CNAME record, that is: alias record. This type of record allows you to map multiple names to the same computer. Usually used for computers that provide both WWW and MAIL services. For example, there is a computer named "host.mydomain.com" (A record). It provides WWW and MAIL services at the same time, in order to facilitate users to access services. Two aliases (CNAME) can be set for this computer: WWW and MAIL.

Dataset source

Identify illegal online gambling sites first and let collect illegal gambling apps according to the sites.

Online gambling website: Cooperate with a major Chinese ISP to obtain the DNS request data of all users in a major city from August 2019 to January 2020, and retrieve it from the data set by keyword.
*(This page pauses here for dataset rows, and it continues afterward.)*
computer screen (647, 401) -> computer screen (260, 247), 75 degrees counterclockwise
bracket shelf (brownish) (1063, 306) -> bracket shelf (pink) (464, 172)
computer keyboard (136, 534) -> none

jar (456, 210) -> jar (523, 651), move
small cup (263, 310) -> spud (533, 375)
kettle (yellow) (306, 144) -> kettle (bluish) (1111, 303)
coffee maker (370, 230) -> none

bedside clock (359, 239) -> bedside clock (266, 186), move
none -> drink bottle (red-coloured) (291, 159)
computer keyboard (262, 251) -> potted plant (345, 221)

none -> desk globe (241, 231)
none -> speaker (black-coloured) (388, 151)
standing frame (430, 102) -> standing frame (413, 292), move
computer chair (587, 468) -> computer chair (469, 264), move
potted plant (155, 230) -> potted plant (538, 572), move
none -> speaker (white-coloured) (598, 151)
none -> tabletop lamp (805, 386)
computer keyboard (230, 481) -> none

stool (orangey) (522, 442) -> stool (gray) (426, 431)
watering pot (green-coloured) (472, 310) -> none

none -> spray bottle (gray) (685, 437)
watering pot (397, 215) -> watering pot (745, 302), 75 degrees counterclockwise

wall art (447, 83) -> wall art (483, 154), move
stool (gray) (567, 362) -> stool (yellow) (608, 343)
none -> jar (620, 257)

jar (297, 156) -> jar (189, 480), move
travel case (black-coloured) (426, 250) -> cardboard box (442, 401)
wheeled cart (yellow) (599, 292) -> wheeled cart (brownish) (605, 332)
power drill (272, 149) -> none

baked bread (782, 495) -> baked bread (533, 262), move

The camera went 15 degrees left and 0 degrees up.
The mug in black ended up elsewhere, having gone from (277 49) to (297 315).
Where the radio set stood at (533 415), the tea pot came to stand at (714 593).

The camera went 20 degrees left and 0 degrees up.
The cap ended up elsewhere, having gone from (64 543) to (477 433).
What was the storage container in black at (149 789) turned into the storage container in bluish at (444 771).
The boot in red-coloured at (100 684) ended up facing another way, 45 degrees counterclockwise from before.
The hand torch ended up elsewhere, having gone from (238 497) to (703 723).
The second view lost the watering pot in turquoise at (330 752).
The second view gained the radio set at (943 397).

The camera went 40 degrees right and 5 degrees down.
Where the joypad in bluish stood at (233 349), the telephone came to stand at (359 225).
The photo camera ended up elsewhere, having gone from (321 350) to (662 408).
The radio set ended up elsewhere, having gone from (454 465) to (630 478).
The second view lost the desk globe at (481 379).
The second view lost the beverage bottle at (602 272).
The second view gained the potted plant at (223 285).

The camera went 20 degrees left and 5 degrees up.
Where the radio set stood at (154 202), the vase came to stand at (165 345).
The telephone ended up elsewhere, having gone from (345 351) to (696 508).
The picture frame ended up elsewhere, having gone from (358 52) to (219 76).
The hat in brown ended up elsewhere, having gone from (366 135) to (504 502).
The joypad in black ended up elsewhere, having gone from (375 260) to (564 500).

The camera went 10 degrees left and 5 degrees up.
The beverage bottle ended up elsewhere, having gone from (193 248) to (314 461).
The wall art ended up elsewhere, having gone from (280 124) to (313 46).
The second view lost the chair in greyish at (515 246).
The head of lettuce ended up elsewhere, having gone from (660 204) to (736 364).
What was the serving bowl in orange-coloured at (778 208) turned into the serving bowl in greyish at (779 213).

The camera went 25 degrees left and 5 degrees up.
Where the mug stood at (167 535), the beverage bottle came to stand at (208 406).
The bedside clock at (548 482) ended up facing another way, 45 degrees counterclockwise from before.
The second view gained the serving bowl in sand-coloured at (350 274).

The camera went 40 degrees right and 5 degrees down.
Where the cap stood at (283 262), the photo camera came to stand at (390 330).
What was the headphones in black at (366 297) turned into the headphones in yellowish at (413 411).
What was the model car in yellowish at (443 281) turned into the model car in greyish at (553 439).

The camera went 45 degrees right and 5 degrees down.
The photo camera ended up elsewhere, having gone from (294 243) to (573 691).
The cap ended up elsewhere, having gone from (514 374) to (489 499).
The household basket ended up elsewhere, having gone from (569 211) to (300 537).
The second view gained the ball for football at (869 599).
Illegal Gambling Apps: Use semi-automated methods to obtain gambling apps from gambling sites. Some sites offer direct download methods, while others redirect to hidden sites.
insert image description here

measuring angle

1. Measurement of real-world prevalence of illegal gambling sites

1) Relationship measurement by domain name and application:

Gambling application (blue), gambling website (green), category 1 download service means that the download service has the same domain name as the gambling website (red) and category 2 download service has a different gambling website domain name (orange). The edge between gambling sites and category 2 download services indicates that gambling sites use download services to distribute gambling apps. An edge between a download service (type 1 or type 2) and a gambling application indicates that the gambling application was downloaded from that service.
insert image description here2) Top 10 gambling domain names
insert image description here
3) Abuse of third-party application service channels

Using a headless browser to grab the download website and perform manual verification, it is found that some download services are common services, and these services are abused by some gambling applications to provide download channels.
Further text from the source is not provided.